Here, Rick Fultz had twice been observed brandishing handguns in public places, and defendant Dr. Cline was fully aware of this. The psychiatrist also knew of Rick Fultz' violent thought and expression, as well as his plain fixation with guns. Fultz himself expressed fear of harming others and appeared to have fairly seethed with repressed rage and fear during each of his three hospitalizations.

Moreover, the police captain said that he considered it extremely unwise to return the handguns to Fultz. He also stated that he expressly told the psychiatrist that he would not return them unless the patient were, in his word, "cured" of his mental *29 disease. In response, the psychiatrist wrote a letter stating that Fultz had "recovered." From this, a jury could conclude that the psychiatrist's letter caused the police to return these guns and, thus, materially increased the danger that Fultz posed. A jury could also conclude that Fultz presented a danger to the public when armed with the handguns that figured so largely in his psychosis and that someone in Dr. Cline's position should have foreseen that harm to a member of the public might result.

In holding that this plaintiff has stated a cause of action, we recognize that, in other cases, policy considerations have made courts reluctant to extend the psychiatrist's duty to control the conduct of the patient too far. In Cairl v. State, 323 N.W.2d 20 (Minn.1982), for example, this court refused to impose a duty to warn potential victims of a patient's dangerous propensities unless the patient has made specific threats against identifiable persons. 323 N.W.2d at 25-26. The court was concerned that if such a duty were imposed, the resulting "cacaphony" of warnings would add greatly to the stigma of mental illness while contributing little to public protection.
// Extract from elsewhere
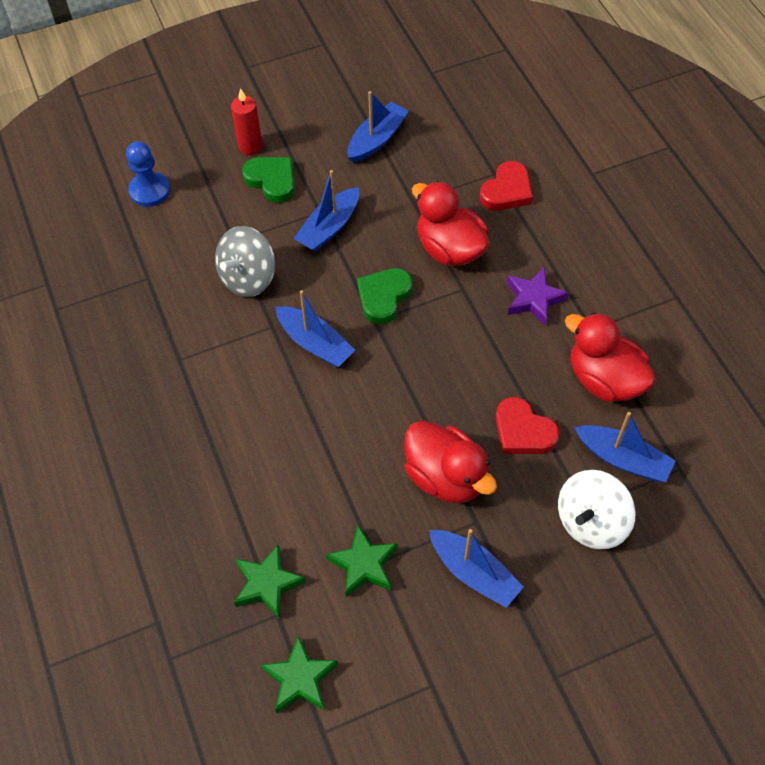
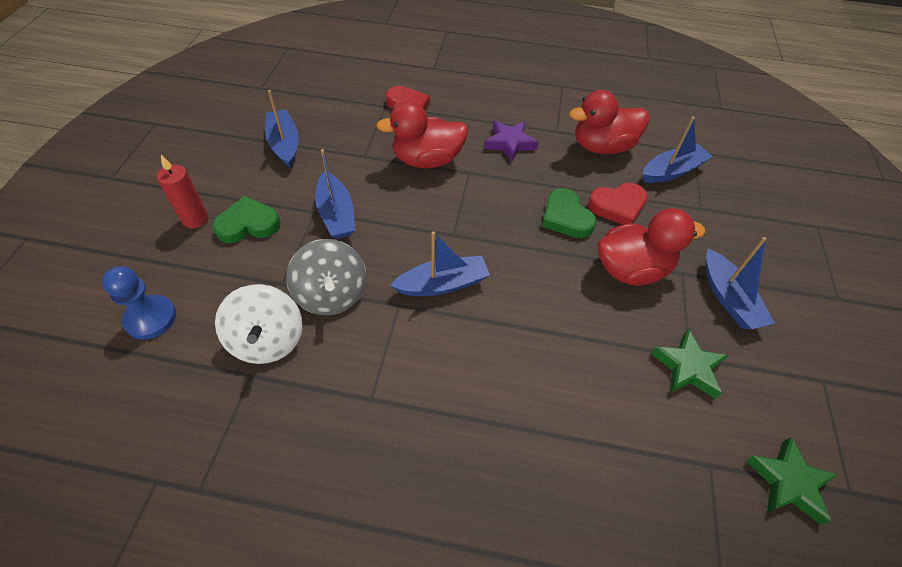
camera: 60 degrees left, 5 degrees down
green star [234,544,306,618] -> none
green heart [357,268,413,324] -> green heart moved to [542,188,596,238]
blue boat [429,529,524,608] -> blue boat turned 90 degrees clockwise [706,237,775,329]
white spinning top [558,470,635,550] -> white spinning top moved to [215,284,303,364]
Id. In Leverett v. State, 61 Ohio App.2d 35, 41, 399 N.E.2d 106, 110 (1978), the Ohio Court of Appeals declined to impose a duty to re-admit a patient. The court felt that this obligation would force psychiatrists to rely, at their peril, on lay persons' opinions of the danger posed by a patient. Id. at 399 N.E.2d at 110.

The policy considerations underlying the denial of a psychiatrist's duty in those cases are not present here. This case has its own special facts, including, as it does, the use of a handgun. In this case, a jury could find that Dr. Cline assisted his patient in gaining access to deadly handguns and that the patient later used one of those guns in a random homicide. There is a limit to the protection given the discretion in a professional relationship. That limit is exceeded where a psychiatrist places the gun in a potential assassin's hand under the guise of fostering trust between patient and psychiatrist. We do not believe that the imposition of a duty in those circumstances would contribute to the stigma of mental illness or impair a psychiatrist's professional discretion.

We believe Dr. Cline's duty was a professional duty, namely, whether he used that degree of care normally possessed and used by psychiatrists in good standing under like circumstances. There are many questions left unanswered in the record before us. It may be that plaintiff will be unable to prove a case, either to the trial court or the jury, but enough of a showing has been made to escape a summary judgment motion. See Olson v. Ratzel, 89 Wis.2d 227, 278 N.W.2d 238 (Wis.Ct.App. 1979) (summary judgment for defendant who sold pistol to a minor who shot plaintiff premature).

Reversed and remanded for trial.

SCOTT and COYNE, JJ., took no part in the consideration or decision of this case.